Required work:
Nothing but the pictures may be left out. Restate the rest of the entries word for word.
----- Supplied entries
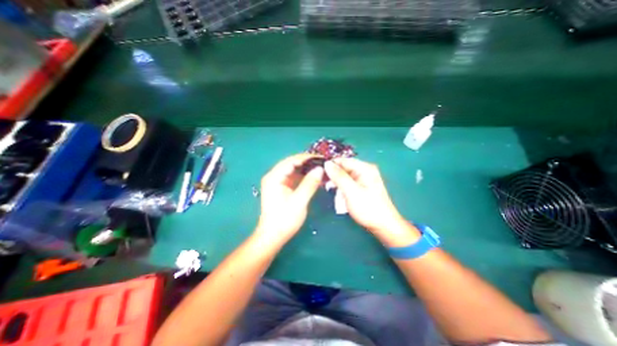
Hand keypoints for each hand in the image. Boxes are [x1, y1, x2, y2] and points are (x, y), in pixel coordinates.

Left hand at [255, 154, 323, 244]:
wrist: (273, 236)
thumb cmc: (284, 220)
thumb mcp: (299, 201)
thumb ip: (310, 184)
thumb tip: (320, 169)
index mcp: (274, 177)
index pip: (291, 161)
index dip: (306, 158)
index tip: (321, 157)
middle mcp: (274, 176)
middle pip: (292, 164)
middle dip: (307, 163)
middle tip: (323, 162)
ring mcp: (277, 182)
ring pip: (293, 170)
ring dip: (306, 169)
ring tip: (321, 168)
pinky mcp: (282, 188)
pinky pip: (294, 178)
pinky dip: (304, 177)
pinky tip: (314, 178)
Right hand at [323, 158, 418, 247]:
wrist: (383, 226)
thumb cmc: (368, 208)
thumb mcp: (351, 192)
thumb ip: (339, 177)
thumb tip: (326, 163)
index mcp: (365, 168)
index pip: (343, 160)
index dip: (330, 165)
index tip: (319, 172)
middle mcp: (364, 170)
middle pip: (343, 167)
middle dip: (333, 175)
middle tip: (324, 184)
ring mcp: (363, 178)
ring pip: (344, 175)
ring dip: (336, 182)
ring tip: (330, 190)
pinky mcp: (361, 186)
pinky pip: (348, 182)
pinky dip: (341, 187)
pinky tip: (338, 194)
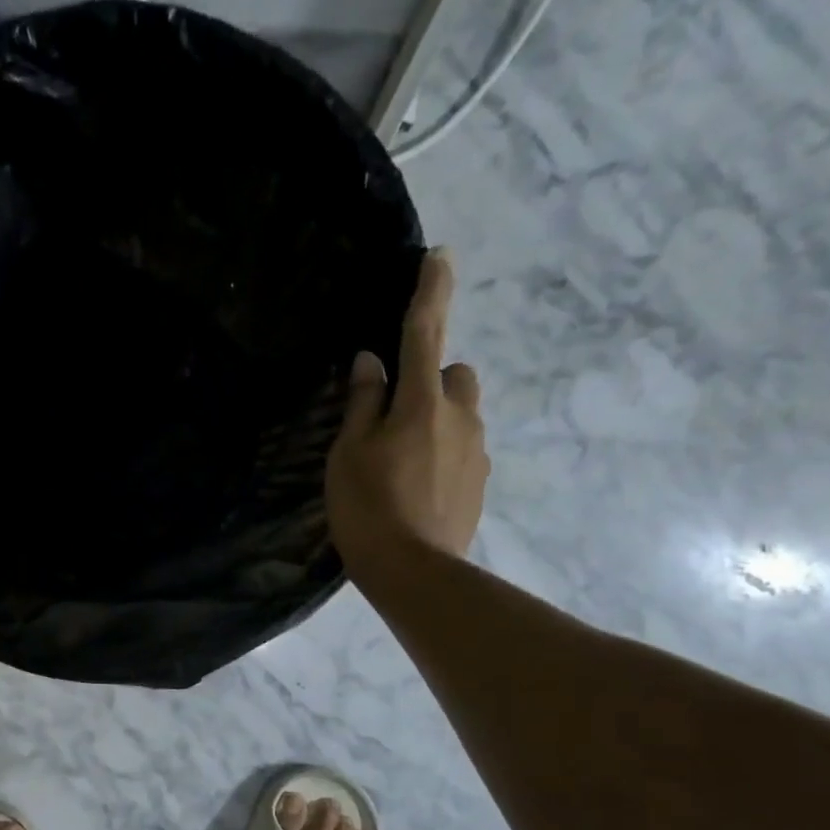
----------
Answer space:
Hand keypoints for each hand in the image. Boxes are [x1, y1, x2, y2] and points are (x, y), in pixel coordinates.

Left hand at [255, 154, 323, 244]:
wrist: (273, 236)
thumb cmc: (284, 220)
thumb mcp: (299, 201)
thumb ip: (310, 184)
thumb tip: (320, 169)
index mcp: (274, 177)
index pip: (291, 161)
index dip: (306, 158)
index tip: (321, 157)
middle mcp: (274, 176)
middle pip: (292, 164)
middle dip: (307, 163)
middle tip: (323, 162)
ring mcp: (277, 182)
ring pip: (293, 170)
ring dip: (306, 169)
ring tip: (321, 168)
pinky mcp: (282, 188)
pinky pip: (294, 178)
pinky dip: (304, 177)
pinky tip: (314, 178)
Right hand at [323, 158, 418, 247]:
wrist: (383, 226)
thumb cmc: (368, 208)
thumb mcp: (351, 192)
thumb ip: (339, 177)
thumb tip: (326, 163)
index mcp: (365, 168)
index pip: (343, 160)
index dip: (330, 165)
index tip: (319, 172)
middle mcp: (364, 170)
middle pip: (343, 167)
middle dip: (333, 175)
middle tip: (324, 184)
ring mcp: (363, 178)
ring pip: (344, 175)
ring dip: (336, 182)
ring tip: (330, 190)
pinky mcp: (361, 186)
pinky pip: (348, 182)
pinky dip: (341, 187)
pinky tip: (338, 194)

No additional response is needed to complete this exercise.